Why Islamic State Kills Hostages

As we know, one burgeoning income stream for the psychotic would-be caliphate is ransom payments. Despite a covenant between Western states to not pay out for the safe return of citizens kidnapped by terror groups of whatever persuasion, Islamic State has a tendency to release Danes, French and Germans who've fallen into their clutches. A rare moment of pity? An attempt to divide the coalition arrayed against it? Or is mercy redeemed through bundles of cash made payable by a labyrinth of back channels? I know what I believe.

This is scant compensation for British and American hostages currently held by IS. Unlike other governments whose commitment to not paying ransoms might be less than absolute, this is one foreign policy both states have stuck to. Is know this, so what does it gain from kidnapping journalists and aid workers, and then bragging about their brutal murders?

## Record excerpts
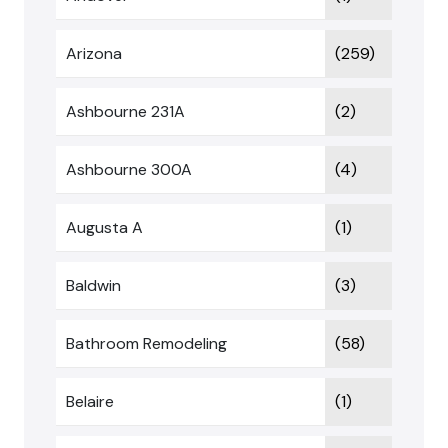
Arizona
(259)
Ashbourne 231A
(2)
Ashbourne 300A
(4)
Augusta A
(1)
Baldwin
(3)
Bathroom Remodeling
(58)
Belaire
(1)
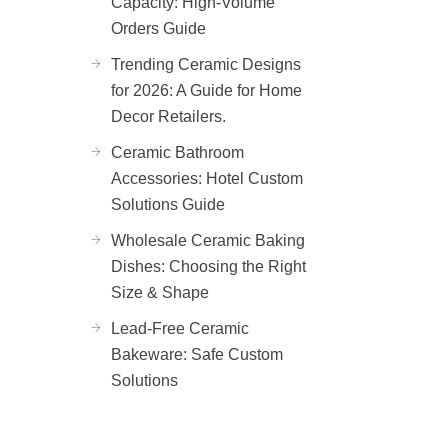
Capacity: High-Volume
Orders Guide
Trending Ceramic Designs
for 2026: A Guide for Home
Decor Retailers.
Ceramic Bathroom
Accessories: Hotel Custom
Solutions Guide
Wholesale Ceramic Baking
Dishes: Choosing the Right
Size & Shape
Lead-Free Ceramic
Bakeware: Safe Custom
Solutions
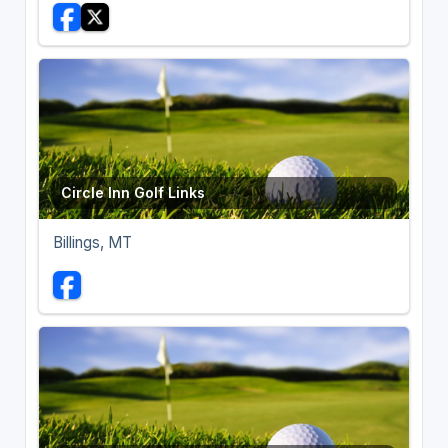
Circle Inn Golf Links
Billings, MT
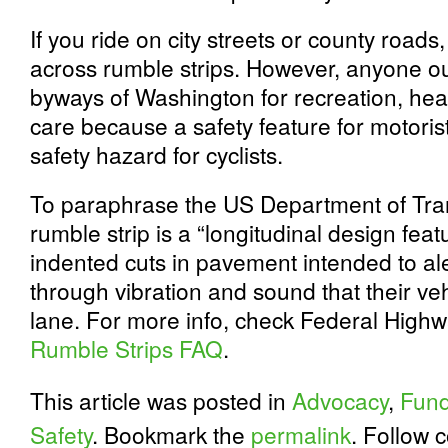
If you ride on city streets or county road
across rumble strips. However, anyone ou
byways of Washington for recreation, he
care because a safety feature for motoris
safety hazard for cyclists.
To paraphrase the US Department of Tra
rumble strip is a “longitudinal design feat
indented cuts in pavement intended to aler
through vibration and sound that their veh
lane. For more info, check Federal Highw
Rumble Strips FAQ
.
This article was posted in
Advocacy
,
Fund
Safety
. Bookmark the
permalink
. Follow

## Problem set
**a)** Translate this sentence from the passage on Islamic State hostages into Spanish: "This is scant compensation for British and American hostages currently held by IS."
**b)** From the passage on Islamic State hostages, write out the text from "Why Islamic State" up to and including "what I believe.".

## Your written answers
**a)** Esto es una escasa compensación para los rehenes británicos y estadounidenses que el EI tiene actualmente en su poder.

**b)**
Why Islamic State Kills Hostages

As we know, one burgeoning income stream for the psychotic would-be caliphate is ransom payments. Despite a covenant between Western states to not pay out for the safe return of citizens kidnapped by terror groups of whatever persuasion, Islamic State has a tendency to release Danes, French and Germans who've fallen into their clutches. A rare moment of pity? An attempt to divide the coalition arrayed against it? Or is mercy redeemed through bundles of cash made payable by a labyrinth of back channels? I know what I believe.